Huawei Reveals Three-Year Strategy for Ascend Chips, Introduces In-House Developed HBM

09/19 2025 456

Huawei made an announcement today, stating its intention to produce its own 'memory' solution, which is currently in high demand but short supply for AI training. The company plans to launch four new chips over the next three years, with annual updates, culminating in a significant breakthrough in 2028.

On September 18th, at the Shanghai Huawei Connect conference, Huawei's Rotating Chairman, Xu Zhijun, unveiled the roadmap for 'Huawei Ascend Chips' and the Super Node Plan for the first time.

Xu Zhijun outlined a 'three-year, four-chip' strategy: 950PR → 950DT → 960 → 970. With the exception of the first chip, which is set to debut in the first quarter of 2026, the remaining chips will be launched in the fourth quarter of each year. This approach is reminiscent of Apple's annual iPhone releases, aiming to make AI chips a yearly highlight, with all chips expected to be in place by 2028.

According to the presentation slides shown at the event, the Ascend 950PR will make its debut featuring HiBL 1.0, achieving an inference bandwidth of 2TB/s, which represents a threefold increase compared to the current 910C.

The following 950DT will incorporate HiZQ 2.0, excelling in both training and decoding capabilities.

The 960 and 970 chips will continue to push the boundaries of computing power, with the 970 reaching an impressive 8PFLOPS under FP8 precision, equivalent to integrating the power of eight A100 chips into a single unit.

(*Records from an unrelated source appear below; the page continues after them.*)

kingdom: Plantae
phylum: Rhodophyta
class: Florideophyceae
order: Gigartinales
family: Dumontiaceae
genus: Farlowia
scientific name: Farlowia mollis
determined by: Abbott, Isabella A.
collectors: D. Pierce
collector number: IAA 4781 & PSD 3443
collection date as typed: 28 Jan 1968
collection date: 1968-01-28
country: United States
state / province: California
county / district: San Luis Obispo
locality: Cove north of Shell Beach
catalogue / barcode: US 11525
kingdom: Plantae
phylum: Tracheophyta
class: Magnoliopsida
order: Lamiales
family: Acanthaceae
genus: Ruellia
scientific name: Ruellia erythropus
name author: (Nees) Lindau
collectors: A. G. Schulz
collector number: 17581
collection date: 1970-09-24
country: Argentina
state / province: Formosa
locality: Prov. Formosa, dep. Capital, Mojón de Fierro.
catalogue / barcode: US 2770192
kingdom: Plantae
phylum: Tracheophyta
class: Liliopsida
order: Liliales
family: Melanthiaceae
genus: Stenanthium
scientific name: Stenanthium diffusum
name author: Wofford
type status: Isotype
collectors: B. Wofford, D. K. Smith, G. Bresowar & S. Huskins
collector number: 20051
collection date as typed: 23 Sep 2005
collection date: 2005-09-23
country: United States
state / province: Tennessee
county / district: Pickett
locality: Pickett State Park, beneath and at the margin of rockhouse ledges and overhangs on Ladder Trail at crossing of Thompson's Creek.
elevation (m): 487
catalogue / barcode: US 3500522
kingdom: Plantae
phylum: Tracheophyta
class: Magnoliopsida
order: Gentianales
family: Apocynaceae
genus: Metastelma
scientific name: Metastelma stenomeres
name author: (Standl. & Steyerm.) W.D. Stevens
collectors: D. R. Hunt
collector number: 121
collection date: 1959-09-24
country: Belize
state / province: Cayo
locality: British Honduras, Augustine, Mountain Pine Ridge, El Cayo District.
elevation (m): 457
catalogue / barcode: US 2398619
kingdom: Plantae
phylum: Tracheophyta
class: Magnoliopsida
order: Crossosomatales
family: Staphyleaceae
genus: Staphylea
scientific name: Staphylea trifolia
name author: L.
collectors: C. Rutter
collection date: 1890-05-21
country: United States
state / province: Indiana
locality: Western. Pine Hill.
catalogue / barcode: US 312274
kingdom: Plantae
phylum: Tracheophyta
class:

The highlight of the announcement is the introduction of Huawei's in-house developed HBM. Previously, domestic AI chips faced limitations due to the dominance of high-bandwidth memory in the market, primarily controlled by Samsung and SK Hynix. Huawei's simultaneous launch of HiBL/HiZQ versions demonstrates its full readiness across packaging, TSV, controllers, and testing chains.

To offset the limitations of single-card performance, Huawei is expanding its cluster capabilities. This quarter, the company will introduce the Atlas 950 SuperPoD, combining 8,192 cards to form an 'AI supercomputer'. In 2027, it plans to launch the Atlas 960 SuperPoD with 15,488 cards, further enhancing computing power through system-level interconnection.

Xu Zhijun acknowledged on-site that sanctions remain in place, and single-chip performance still trails behind international leaders. 'We're enhancing computing power through system-level innovation,' he stated. This suggests that Ascend is no longer pursuing single-card dominance but is instead relying on a combination of self-developed HBM, Super Nodes, and cluster software to elevate the domestic AI infrastructure.

Some attendees at the event estimated that, following Huawei's release schedule, chip performance could increase eightfold over the next three years. Although pricing details have not been disclosed, Xu Zhijun's mention of 'sustainable and abundant computing power' has sparked anticipation among partners. After all, Huawei's fixed timeline and emphasis on supply stability offer a reassuring prospect for the sensitive market.

With a three-year countdown underway, from memory advancements to system-level innovations, the world eagerly awaits Huawei's responses.